Enhances Sleep Quality
Poor sleep quality can have adverse effects on our physical health, mental health, and overall well-being. One way to improve sleep quality is by practicing deep/diaphragmatic breathing before bedtime to trigger full-body relaxation. This relaxation technique can increase slow-wave sleep—the deepest stage of sleep—and decrease blood pressure. As a result, those who practice diaphragmatic breathing before bed tend to fall asleep faster and feel more rested. With better sleep, people can experience reductions in daytime dysfunction and sleep disturbances while increasing sleep duration and efficiency. Reduced daytime napping and lowered fatigue will result in better sleep continuity.
Improves Physical Endurance
Diaphragmatic breathing also helps improve your overall endurance. While shallow breathing leads to faster heartbeats and an erratic supply of oxygen to your cells, deep breathing provides a steady stream of oxygen to your body and slows down your heart rate. This process enables your body to use oxygen more efficiently, improving stamina and reducing fatigue.

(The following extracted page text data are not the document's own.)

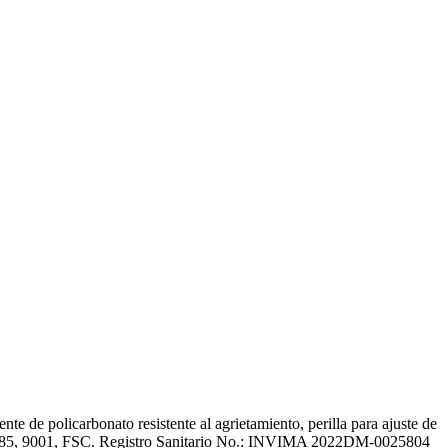
e de policarbonato resistente al agrietamiento, perilla para ajuste de
SO 13485, 9001, FSC. Registro Sanitario No.: INVIMA 2022DM-0025804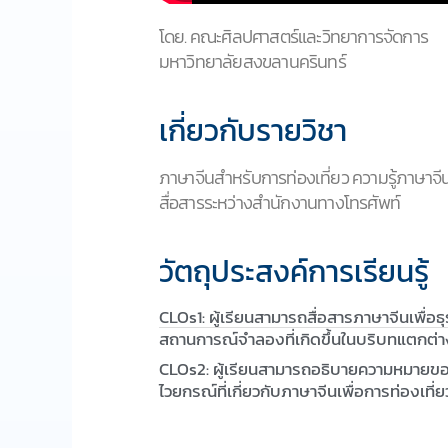
โดย. คณะศิลปศาสตร์และวิทยาการจัดการ
มหาวิทยาลัยสงขลานครินทร์
เกี่ยวกับรายวิชา
ภาษาจีนสำหรับการท่องเที่ยว ความรู้ภาษาจีน
สื่อสารระหว่างสำนักงานทางโทรศัพท์
วัตถุประสงค์การเรียนรู้
CLOs1: ผู้เรียนสามารถสื่อสารภาษาจีนเพื่อธุร
สถานการณ์จำลองที่เกิดขึ้นในบริบทแตกต่าง
CLOs2: ผู้เรียนสามารถอธิบายความหมายข
ไวยกรณ์ที่เกี่ยวกับภาษาจีนเพื่อการท่องเที่ย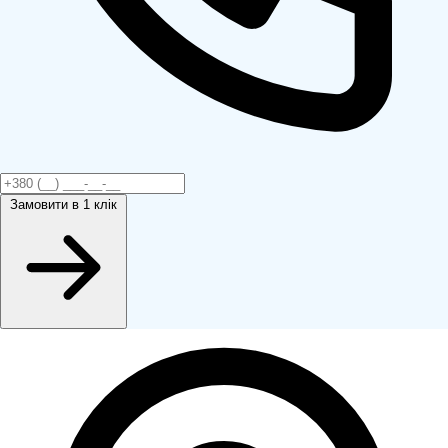
Замовити
в 1 клік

Enhances the Immune System
Deep breathing benefits your physical health and results in an enhanced immune system. When you breathe deeply, it forces the downward movement of lymph—a colorless fluid containing white blood cells that boosts immunity to fight off infection. It stimulates the lymph system’s cleansing by creating a vacuum effect that pulls the lymph through the bloodstream. This process helps drain toxins and waste products from your cells, which helps prevent illness. Thus, incorporating deep breathing into your daily routine may help ward off these health issues and leave you with an enhanced immune system.
The benefits of diaphragmatic breathing are plentiful. Taking deep breaths increases oxygen intake, improves lung function, and reduces stress levels; deep breathing can promote lifelong health and healing. Given its impact on every system within the body, it is essential to incorporate focused deep breathing into your daily life routine.